TRI funds research in novel data-driven design of Li-ion batteries

April 3, 2017

Three MIT-affiliated research teams has received about $10M in funding as part of a $35M materials science discovery program launched by the Toyota Research Institute (TRI). Provided over four years, the support to MIT researchers will be primarily directed at scientific discoveries and advancing a technology that underpins the future of mobility and autonomous systems: energy storage.

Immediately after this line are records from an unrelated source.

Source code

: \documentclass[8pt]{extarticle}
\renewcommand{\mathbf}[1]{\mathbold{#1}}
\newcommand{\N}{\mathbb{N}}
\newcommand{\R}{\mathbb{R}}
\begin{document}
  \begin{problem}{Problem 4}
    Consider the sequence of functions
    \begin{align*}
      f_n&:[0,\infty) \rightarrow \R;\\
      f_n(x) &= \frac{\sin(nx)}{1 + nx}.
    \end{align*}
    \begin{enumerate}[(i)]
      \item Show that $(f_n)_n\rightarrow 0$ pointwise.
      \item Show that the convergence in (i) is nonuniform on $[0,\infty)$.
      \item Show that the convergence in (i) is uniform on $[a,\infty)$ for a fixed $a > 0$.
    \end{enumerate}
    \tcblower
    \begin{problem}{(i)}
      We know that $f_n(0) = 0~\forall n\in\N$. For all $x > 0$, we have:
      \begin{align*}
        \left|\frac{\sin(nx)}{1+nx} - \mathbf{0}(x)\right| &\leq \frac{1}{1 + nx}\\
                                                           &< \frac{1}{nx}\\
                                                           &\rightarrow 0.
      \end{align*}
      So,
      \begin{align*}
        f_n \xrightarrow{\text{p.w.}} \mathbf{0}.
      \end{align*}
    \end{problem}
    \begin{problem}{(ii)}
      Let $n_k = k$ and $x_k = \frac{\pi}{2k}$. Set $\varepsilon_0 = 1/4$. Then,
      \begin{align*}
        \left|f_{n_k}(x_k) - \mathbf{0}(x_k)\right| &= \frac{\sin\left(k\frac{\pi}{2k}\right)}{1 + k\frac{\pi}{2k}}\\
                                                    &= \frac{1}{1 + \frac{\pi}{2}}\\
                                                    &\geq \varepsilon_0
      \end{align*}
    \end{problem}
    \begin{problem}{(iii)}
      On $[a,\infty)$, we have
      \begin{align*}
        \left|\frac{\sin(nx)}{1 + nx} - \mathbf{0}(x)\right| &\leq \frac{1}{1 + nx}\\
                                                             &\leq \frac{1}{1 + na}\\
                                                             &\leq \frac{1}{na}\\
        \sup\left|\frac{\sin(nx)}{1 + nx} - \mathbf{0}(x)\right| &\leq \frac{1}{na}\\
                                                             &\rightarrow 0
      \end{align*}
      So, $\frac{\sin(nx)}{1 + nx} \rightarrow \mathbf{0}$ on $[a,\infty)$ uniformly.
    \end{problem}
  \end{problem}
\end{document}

MIT’s Martin Bazant, joined by colleagues at Stanford University and Purdue University, Will Chueh and Edwin Garcia respectively, will lead an effort to develop a novel, data-driven design of lithium-ion (Li-ion) batteries. These energy storage workhorses, used in cellphones and hybrid cars, are practical, but complicated due to the fundamental complexity of their electrochemistry. Leveraging a nanoscale visualization technique that revealed, for the first time, how Li-ion particles charge and discharge in real time, in good agreement with his theoretical predictions, Bazant, in collaboration with Richard Braatz (MIT), will use machine learning and phase-field modelling to develop a scalable predictive modeling framework for rechargeable batteries.

As of the project kickoff, Postdoctoral associate Neel Nadkarni will be involved, along with graduate students Hongbo Zhao, Supratim Das and Dimitrios Fraggedakis from the Bazant group, and Kristen Severson and Michael Forsuelo from the Braatz group, in this multi-disciplinary collaboration.